_Zu lesender Auszug_

-*-*-

Zensur bleibt Zensur, auch wenn sie gegen politische Gegner geht

9. 11. 2017 | Der folgende Text von Paul Schreyer gegen gutgemeinte Zensur von AfD-nahem Gedankengut hat eine intensive Debatte ausgelöst. Er erschien zuerst auf den Nachdenkseiten, wurde dann wieder gelöscht und wieder mit einem kritischen Kommentar veröffentlicht. Ich finde Schreyers Gedanken zur Zensur sehr wichtig und richtig und habe ihn daher um Nachdruckerlaubnis gebeten. Am Ende steht ein Kommentar von mir.

Kontaktverlust oder: Wenn unbequeme Bücher „verschwinden“

Von Paul Schreyer. In der Filiale einer großen Buchhandelskette in meiner Heimatstadt ist seit einigen Wochen ein seltsames Schauspiel zu beobachten. Die Bühne ist das gut ausgeleuchtete Regal im Eingangsbereich, in dem die aktuellen Spiegel-Bestseller präsentiert werden. Da stehen sie, die Lieblinge der Buchkäufer: „Erkenne dich selbst“ von Richard David Precht, „Die Kunst des guten Lebens“ von Rolf Dobelli oder „Über den Anstand in schwierigen Zeiten“ von Axel Hacke. Seit allerdings das Sachbuch „Kontrollverlust“ des Autors Thorsten Schulte sich in diesem Herbst fest in der Bestsellerliste etabliert hat, weigert sich die hiesige Buchhandlung hartnäckig, den Titel in das zugehörige Regal zu stellen. Der Platz bleibt dabei nicht etwa leer, sondern wird fortlaufend aufgefüllt mit Büchern, die dem Personal offenbar besser gefallen. Eine Farce, könnte man sagen – doch sie steht für eine Haltung im Land.

Zunächst präsentierten die Buchhändler auf der Regal-Position von „Kontrollverlust“ Boris Palmers „Wir können nicht allen helfen“, wohl ein verschämtes Zugeständnis an die Interessen einer „flüchtlingskritisch“ orientierten Leserschaft. Wenn die Leser „solche Bücher“ schon mögen, dann sollen sie lieber das eines grünen Politikers kaufen, so vielleicht das Kalkül. Letzte Woche wurde „Kontrollverlust“ dann durch das einigermaßen themenfremde, wenngleich hoffnungsvollere „Heilen mit der Kraft der Natur“ ersetzt. Immerhin originell. Diese Woche nun nimmt den Platz des ungeliebten Bestsellers der Ratgeber „Mit Rechten reden“ ein.

-*-*-

_Extrahierte Dateneinträge_
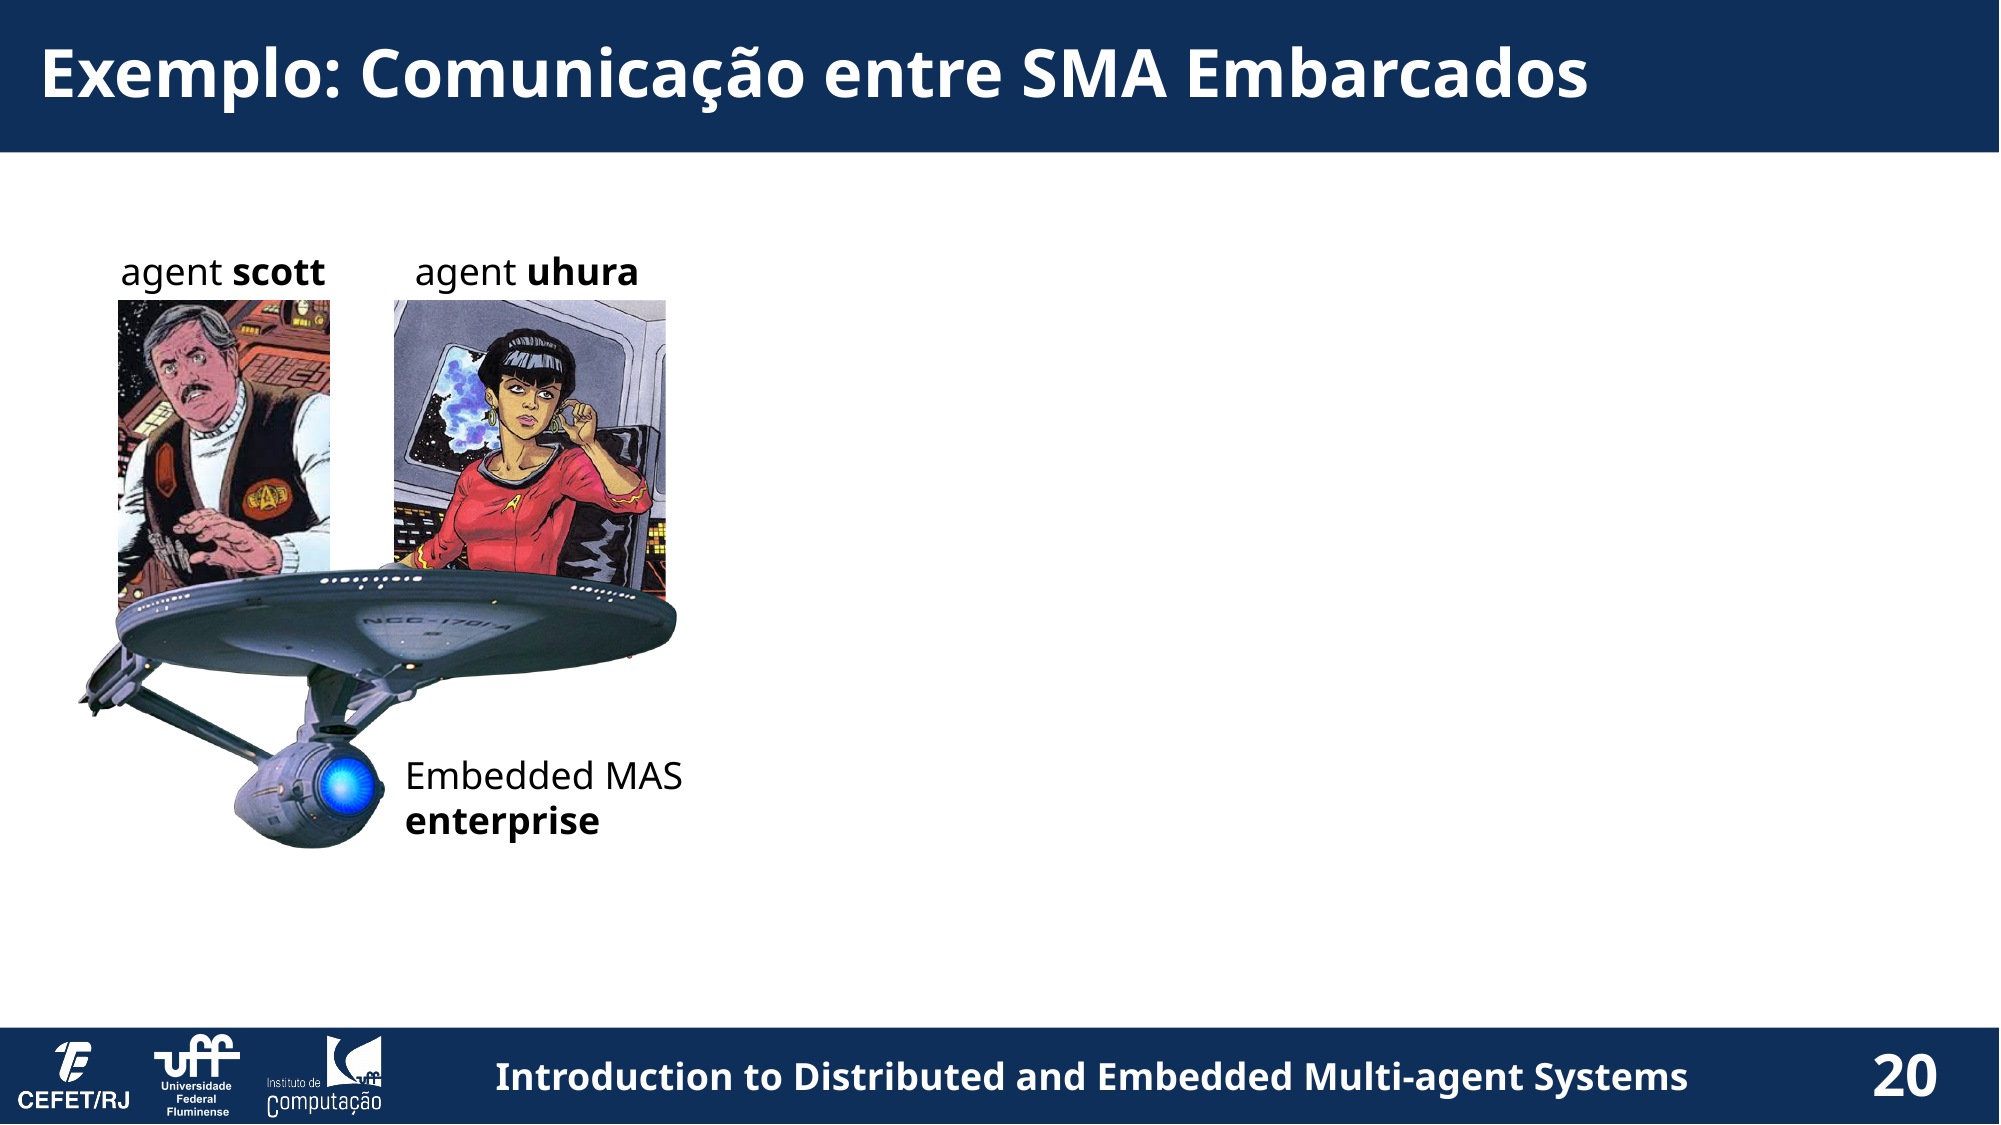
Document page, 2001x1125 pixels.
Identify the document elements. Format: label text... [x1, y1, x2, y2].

text_box agent scott [105, 240, 368, 301]
text_box agent uhura [399, 240, 684, 301]
picture [265, 1033, 383, 1118]
picture [18, 1021, 129, 1125]
text_box Embedded MAS enterprise [390, 745, 728, 850]
text_box Exemplo: Comunicação entre SMA Embarcados [25, 23, 1999, 119]
picture [153, 1033, 241, 1121]
picture [77, 300, 677, 849]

-*-*-

_Arbeitsanweisungen_
(a) Welches Buch stellten die Buchhändler im Text über Zensur zuerst auf die Regal-Position von „Kontrollverlust“?
(b) Nehmen Sie den Text über Zensur nach seinem letzten Satz wieder auf und schreiben Sie ihn weiter.

_Ergebnisse_
(a) Boris Palmers „Wir können nicht allen helfen“.

(b)
Man könnte das Ganze als schlechten Scherz bezeichnen, oder, weniger wohlwollend, als Zensurversuch. Noch drastischer war im Sommer diesen Jahres ja der SPIEGEL vorgegangen, der ein unerwünschtes Buch gleich komplett aus seiner eigenen offiziellen Bestsellerliste gelöscht hatte. Mich erfasste bei der Beobachtung des Schauspiels (das nur derjenige Ladenbesucher überhaupt erkennt, der die neben dem Regal hängende Bestsellerliste mit dem Regalinhalt vergleicht) jedenfalls ein tiefes Unbehagen. Welches Buch würde nächste Woche, nächsten Monat als „unpassend“ aussortiert werden? Schließlich fasste ich mir ein Herz und fragte an der Kasse nach, was es mit dieser Aktion auf sich habe. Sei das vielleicht die offizielle Firmenpolitik der Buchhandelskette?

Daraufhin blickte die Kassiererin fragend zu einer neben ihr stehenden Mitarbeiterin, die mir beschied: „Keine Firmenpolitik, aber unsere Filialpolitik.“ Ich wisse vielleicht, so die Buchhändlerin, dass das fragliche Werk in einem umstrittenen Verlag erschienen sei. Ich runzelte die Stirn. Sie meinte den Kopp Verlag. Solche Dinge wolle man nicht fördern, daher die Entfernung aus dem Regal. Selbstverständlich, so die Mitarbeiterin, könne sie das Buch aber bestellen, überhaupt kein Problem!

Mein Hinweis, dass Besucher der Buchhandlung durch das falsch bestückte Regal in die Irre geführt würden, lief ins Leere. Die Mitarbeiterin verstand sich offenkundig als kraft ihres Amtes ermächtigt, ihren Kunden auch ungefragt Orientierung zu geben.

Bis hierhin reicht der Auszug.